El bólido también rodó alegre por la polvorienta pista, sin apenas perder aceite. Mapa en mano, muy atento a tomar el desvío correcto en semejante laberinto forestal. El maravilloso paisaje discurría entre pinares de llanura. Anchuras sin límites, incluso irracionales, muy diferentes a los recoletos vallecitos de la cuenca del Sil. Aparqué en la fuente de Rocebros, a la sombra de unos magníficos rodenos. Cargué la mochila y seguí las indicaciones de Luis, dirección noroeste hacia el final de los peñascos. Rápido localicé la ceja roja, resaltando entre el gris de la cuarcita como lava candente. Unos metros por debajo topé una pequeña galería natural, inundada: Pozo Rocebros. Trepé hasta los abrigos, en realidad paredones abiertos. Tras una hora de paciente rastreo, vi las pinturas. Genuinas, Esquemáticas, del mismo tipo que las del Bierzo y las del resto de nuestra vieja España camisa blanca de mi esperanza*. Esta cara del farallón, en plena solana, recibe una luz radiactiva, responsable principal del apagamiento de los tonos casi hasta borrarlos. Con una euforia sorprendente, puse manos a copiar la serie de signos: cinco humanoides pelados. Se aprecia en la escena cierto dinamismo. Podríamos argumentar pobreza de imaginación, y nos estaríamos equivocando. El retraimiento imaginativo lo propicia esa dimensión austera del paisaje, concentrándose el mensaje en lo sustancial: el hombre en comunión con la tierra y a merced de los dioses. Más abajo percibí otra figura, tan difusa que fue imposible llevarla al papel.

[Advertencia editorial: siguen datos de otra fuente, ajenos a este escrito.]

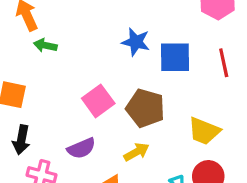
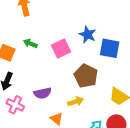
green arrow: (45, 45) -> (30, 43), moved
pink square: (98, 101) -> (61, 48), moved

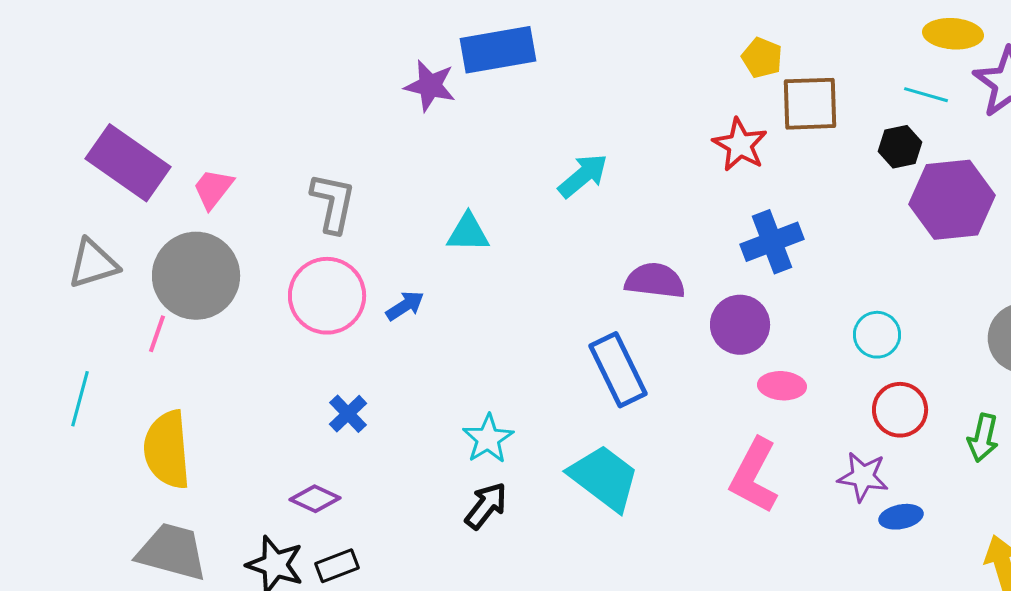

Atalaya de vasto alcance. La panorámica lucía hermosísima de tan extraña, abrumadora por la extensión de bosques sobre la meseta. En estas latitudes, la grandiosidad de la naturaleza no se manifiesta verticalmente, sino en horizontal. Inacabables pinares de un verde pacífico, la cálida brisa impregnada de resina.

Al regreso, de nuevo visité a Luis. El recelo trocó en confianza cuando le participé mi entusiasmo. Entonces mostró material fotográfico de calidad, con las mismas imágenes que había tomado yo, más otras conseguidas en un abrigo nuevo asimismo denunciado por él, Llamaluenga, del que facilitó las coordenadas. Además, tuvo la deferencia de enseñarme su admirable colección de hachas pulimentadas y puntas de sílex, encontradas sobre el terreno durante las caminatas.

*Tarde o temprano España te romperá el corazón, no apuestes demasiada esperanza. El rotundo poema de Blas de Otero sigue y seguirá vigente. En el momento de publicar estas notas en La Nueva Crónica,  la feracidad de la Valdería ha muerto. Quince mil hectáreas calcinadas. Aún revolotea sobre los despojos el pájaro carroñero de la industria maderera. Oscuros, tristes negocios.